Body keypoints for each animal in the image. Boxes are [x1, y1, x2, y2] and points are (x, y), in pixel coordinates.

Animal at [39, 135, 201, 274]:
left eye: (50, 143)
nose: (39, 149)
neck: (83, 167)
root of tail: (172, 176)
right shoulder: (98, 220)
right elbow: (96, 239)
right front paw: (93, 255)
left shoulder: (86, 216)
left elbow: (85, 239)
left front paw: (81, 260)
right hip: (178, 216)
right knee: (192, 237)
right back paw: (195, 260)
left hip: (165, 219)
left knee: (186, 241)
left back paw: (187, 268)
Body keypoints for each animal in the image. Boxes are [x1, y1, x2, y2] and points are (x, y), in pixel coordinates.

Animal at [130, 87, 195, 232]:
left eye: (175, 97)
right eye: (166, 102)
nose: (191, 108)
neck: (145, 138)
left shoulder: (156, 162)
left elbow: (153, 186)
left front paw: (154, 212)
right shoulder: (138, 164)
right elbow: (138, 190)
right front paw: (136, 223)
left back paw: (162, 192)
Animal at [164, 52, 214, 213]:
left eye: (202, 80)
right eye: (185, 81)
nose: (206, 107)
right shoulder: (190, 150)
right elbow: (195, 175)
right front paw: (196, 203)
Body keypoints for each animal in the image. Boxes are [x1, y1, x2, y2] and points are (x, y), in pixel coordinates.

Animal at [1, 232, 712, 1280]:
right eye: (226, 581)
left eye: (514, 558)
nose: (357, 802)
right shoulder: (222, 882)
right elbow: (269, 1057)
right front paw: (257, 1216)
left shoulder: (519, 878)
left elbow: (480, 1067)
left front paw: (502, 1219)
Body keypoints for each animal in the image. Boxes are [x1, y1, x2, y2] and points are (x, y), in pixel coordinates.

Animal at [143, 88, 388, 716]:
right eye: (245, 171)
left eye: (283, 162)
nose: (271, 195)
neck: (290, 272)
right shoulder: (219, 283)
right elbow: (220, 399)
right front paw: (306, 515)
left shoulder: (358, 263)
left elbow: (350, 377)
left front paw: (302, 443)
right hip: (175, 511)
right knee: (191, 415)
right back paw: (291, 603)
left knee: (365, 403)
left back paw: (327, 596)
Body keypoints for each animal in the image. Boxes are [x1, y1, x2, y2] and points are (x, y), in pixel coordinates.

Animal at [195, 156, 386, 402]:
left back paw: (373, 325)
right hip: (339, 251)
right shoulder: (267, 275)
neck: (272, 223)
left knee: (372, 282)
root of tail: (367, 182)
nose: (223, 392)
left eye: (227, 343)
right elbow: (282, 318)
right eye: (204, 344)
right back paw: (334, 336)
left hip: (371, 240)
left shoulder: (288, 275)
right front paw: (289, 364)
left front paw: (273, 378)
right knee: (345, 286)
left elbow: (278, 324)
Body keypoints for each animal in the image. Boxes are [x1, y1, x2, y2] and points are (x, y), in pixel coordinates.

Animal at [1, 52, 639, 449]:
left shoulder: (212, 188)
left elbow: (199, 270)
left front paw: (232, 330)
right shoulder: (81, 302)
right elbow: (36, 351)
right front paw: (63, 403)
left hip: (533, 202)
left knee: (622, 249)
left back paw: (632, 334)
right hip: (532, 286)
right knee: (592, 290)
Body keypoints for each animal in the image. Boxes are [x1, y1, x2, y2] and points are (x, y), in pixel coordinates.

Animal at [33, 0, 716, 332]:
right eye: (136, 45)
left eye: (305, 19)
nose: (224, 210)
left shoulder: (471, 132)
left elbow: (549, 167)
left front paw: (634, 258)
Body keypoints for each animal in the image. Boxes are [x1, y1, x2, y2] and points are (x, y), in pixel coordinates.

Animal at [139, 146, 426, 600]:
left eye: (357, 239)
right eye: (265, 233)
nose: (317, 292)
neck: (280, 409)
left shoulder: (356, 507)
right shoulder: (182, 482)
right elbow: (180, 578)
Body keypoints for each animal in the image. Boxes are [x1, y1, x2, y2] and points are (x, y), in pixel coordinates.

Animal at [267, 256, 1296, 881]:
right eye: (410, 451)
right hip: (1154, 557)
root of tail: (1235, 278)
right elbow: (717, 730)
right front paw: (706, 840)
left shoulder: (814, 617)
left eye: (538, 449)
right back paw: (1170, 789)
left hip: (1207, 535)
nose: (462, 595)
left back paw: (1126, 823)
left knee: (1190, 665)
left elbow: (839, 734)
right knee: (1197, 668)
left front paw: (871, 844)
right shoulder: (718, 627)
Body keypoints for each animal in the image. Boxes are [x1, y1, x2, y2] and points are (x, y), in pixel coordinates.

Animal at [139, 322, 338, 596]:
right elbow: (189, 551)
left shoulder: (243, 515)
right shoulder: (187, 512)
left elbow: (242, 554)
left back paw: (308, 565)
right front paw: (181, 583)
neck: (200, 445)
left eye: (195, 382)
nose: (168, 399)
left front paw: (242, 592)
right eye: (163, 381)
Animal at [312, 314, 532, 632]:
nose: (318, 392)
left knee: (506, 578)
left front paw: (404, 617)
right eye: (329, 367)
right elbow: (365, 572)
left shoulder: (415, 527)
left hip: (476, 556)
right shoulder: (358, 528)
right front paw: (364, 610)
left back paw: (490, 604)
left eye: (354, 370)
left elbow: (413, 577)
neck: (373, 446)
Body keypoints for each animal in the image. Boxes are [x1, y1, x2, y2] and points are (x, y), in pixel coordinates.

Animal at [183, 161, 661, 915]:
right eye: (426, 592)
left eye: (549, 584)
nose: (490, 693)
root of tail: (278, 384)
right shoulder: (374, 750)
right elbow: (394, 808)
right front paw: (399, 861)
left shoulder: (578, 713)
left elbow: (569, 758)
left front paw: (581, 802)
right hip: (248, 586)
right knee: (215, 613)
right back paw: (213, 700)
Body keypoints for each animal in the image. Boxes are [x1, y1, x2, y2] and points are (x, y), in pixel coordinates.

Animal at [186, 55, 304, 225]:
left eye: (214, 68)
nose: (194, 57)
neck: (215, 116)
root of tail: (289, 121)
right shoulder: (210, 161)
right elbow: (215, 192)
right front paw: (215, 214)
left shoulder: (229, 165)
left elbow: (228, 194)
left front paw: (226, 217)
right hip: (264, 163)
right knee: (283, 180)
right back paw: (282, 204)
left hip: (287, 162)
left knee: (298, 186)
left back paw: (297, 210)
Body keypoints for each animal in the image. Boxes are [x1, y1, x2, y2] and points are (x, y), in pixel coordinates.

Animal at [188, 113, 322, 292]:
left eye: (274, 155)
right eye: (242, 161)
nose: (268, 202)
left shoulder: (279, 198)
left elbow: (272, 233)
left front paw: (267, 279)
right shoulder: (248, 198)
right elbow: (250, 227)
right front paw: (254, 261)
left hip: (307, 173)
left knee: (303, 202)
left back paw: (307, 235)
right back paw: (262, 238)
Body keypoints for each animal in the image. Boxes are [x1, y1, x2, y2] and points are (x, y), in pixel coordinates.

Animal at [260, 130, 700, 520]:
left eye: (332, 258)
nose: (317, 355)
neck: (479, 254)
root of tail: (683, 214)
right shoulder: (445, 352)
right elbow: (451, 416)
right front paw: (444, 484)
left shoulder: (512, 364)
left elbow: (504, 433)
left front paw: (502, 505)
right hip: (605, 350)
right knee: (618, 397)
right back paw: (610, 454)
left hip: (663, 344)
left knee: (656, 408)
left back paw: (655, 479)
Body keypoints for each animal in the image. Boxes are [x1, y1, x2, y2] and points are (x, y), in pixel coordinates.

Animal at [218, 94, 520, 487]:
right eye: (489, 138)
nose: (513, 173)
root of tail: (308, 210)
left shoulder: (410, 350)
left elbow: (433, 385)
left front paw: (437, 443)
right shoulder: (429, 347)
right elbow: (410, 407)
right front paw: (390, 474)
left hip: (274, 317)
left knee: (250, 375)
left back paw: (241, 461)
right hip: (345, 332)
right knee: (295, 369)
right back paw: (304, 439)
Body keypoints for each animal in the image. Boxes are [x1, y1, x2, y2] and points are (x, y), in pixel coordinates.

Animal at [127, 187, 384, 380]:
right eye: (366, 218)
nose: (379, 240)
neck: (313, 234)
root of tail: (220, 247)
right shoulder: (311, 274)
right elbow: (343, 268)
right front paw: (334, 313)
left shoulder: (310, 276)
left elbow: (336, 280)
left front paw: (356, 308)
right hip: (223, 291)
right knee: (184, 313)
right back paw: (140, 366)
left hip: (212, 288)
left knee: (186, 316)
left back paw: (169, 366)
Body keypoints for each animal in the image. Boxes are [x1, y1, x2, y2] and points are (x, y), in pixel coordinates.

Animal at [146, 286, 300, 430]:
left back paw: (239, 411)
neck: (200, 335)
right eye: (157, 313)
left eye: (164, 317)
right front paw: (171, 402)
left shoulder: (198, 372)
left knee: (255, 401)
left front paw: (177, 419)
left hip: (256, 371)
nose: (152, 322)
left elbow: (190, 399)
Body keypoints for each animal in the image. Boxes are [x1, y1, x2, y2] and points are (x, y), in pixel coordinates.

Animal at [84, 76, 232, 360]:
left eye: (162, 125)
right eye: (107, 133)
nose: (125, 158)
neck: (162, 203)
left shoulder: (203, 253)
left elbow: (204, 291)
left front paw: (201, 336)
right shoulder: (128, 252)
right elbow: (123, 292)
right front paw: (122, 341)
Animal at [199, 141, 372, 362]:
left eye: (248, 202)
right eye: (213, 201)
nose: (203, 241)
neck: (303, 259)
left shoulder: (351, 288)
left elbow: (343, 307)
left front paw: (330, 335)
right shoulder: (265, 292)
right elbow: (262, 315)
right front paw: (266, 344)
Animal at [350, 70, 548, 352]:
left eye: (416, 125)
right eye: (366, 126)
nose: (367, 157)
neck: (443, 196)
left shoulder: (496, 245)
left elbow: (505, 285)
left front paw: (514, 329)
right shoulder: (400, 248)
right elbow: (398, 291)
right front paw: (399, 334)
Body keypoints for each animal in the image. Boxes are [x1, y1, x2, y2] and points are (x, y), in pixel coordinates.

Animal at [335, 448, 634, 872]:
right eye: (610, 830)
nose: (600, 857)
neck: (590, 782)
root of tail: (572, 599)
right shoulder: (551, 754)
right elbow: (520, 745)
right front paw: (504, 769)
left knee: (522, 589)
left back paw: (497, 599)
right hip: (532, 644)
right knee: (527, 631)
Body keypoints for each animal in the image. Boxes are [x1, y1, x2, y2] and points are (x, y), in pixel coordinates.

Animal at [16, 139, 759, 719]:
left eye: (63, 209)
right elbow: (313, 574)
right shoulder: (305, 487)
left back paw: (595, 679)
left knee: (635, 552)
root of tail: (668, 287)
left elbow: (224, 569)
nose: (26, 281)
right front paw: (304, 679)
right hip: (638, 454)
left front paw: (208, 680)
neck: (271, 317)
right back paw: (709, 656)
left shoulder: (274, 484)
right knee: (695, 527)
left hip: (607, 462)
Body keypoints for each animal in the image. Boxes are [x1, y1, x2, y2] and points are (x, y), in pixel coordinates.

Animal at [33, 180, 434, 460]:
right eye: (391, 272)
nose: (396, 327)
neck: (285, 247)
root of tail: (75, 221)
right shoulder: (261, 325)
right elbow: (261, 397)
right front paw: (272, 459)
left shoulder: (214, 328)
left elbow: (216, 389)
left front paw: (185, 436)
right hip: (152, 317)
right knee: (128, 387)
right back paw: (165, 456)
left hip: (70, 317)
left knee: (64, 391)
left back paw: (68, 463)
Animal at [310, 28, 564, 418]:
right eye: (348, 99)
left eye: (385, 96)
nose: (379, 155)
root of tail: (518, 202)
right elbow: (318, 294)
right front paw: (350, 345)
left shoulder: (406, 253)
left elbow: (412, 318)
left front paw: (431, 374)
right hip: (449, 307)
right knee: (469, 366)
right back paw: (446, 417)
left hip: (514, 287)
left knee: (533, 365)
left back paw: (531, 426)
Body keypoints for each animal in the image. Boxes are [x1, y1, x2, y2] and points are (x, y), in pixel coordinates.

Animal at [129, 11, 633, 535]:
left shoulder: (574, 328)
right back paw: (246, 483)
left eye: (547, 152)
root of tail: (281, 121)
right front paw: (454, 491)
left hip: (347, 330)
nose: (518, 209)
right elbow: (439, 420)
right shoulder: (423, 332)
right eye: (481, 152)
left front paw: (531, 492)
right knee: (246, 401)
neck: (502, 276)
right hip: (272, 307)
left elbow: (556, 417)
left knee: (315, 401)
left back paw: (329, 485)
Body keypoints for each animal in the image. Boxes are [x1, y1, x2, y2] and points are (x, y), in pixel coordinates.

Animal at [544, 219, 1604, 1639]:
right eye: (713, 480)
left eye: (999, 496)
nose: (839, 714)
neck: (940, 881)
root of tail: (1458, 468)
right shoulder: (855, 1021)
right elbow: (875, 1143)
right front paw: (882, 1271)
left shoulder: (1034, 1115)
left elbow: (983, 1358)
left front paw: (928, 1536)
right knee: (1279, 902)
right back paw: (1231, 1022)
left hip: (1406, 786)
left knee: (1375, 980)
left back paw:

Problem to work on: Given the records above, return exactly the lines starting at the line containing "left elbow: (569, 758)" and ending at the line containing "right elbow: (410, 407)", including both.

Result:
left elbow: (569, 758)
left front paw: (581, 802)
right hip: (248, 586)
right knee: (215, 613)
right back paw: (213, 700)
Body keypoints for each animal in the image. Boxes are [x1, y1, x2, y2] and points are (x, y), in pixel coordinates.

Animal at [186, 55, 304, 225]:
left eye: (214, 68)
nose: (194, 57)
neck: (215, 116)
root of tail: (289, 121)
right shoulder: (210, 161)
right elbow: (215, 192)
right front paw: (215, 214)
left shoulder: (229, 165)
left elbow: (228, 194)
left front paw: (226, 217)
right hip: (264, 163)
right knee: (283, 180)
right back paw: (282, 204)
left hip: (287, 162)
left knee: (298, 186)
left back paw: (297, 210)
Body keypoints for each animal in the image. Boxes are [x1, y1, x2, y2] and points are (x, y), in pixel coordinates.

Animal at [188, 113, 322, 292]:
left eye: (274, 155)
right eye: (242, 161)
nose: (268, 202)
left shoulder: (279, 198)
left elbow: (272, 233)
left front paw: (267, 279)
right shoulder: (248, 198)
right elbow: (250, 227)
right front paw: (254, 261)
left hip: (307, 173)
left knee: (303, 202)
left back paw: (307, 235)
right back paw: (262, 238)
Body keypoints for each animal in the image. Boxes are [x1, y1, x2, y2] and points are (x, y), in pixel coordinates.

Animal at [260, 130, 700, 520]:
left eye: (332, 258)
nose: (317, 355)
neck: (479, 254)
root of tail: (683, 214)
right shoulder: (445, 352)
right elbow: (451, 416)
right front paw: (444, 484)
left shoulder: (512, 364)
left elbow: (504, 433)
left front paw: (502, 505)
right hip: (605, 350)
right knee: (618, 397)
right back paw: (610, 454)
left hip: (663, 344)
left knee: (656, 408)
left back paw: (655, 479)
Body keypoints for each animal in the image. Boxes are [x1, y1, x2, y2] and points are (x, y), in pixel coordinates.

Animal at [218, 94, 520, 487]:
right eye: (489, 138)
nose: (513, 173)
root of tail: (308, 210)
left shoulder: (410, 350)
left elbow: (433, 385)
left front paw: (437, 443)
right shoulder: (429, 347)
right elbow: (410, 407)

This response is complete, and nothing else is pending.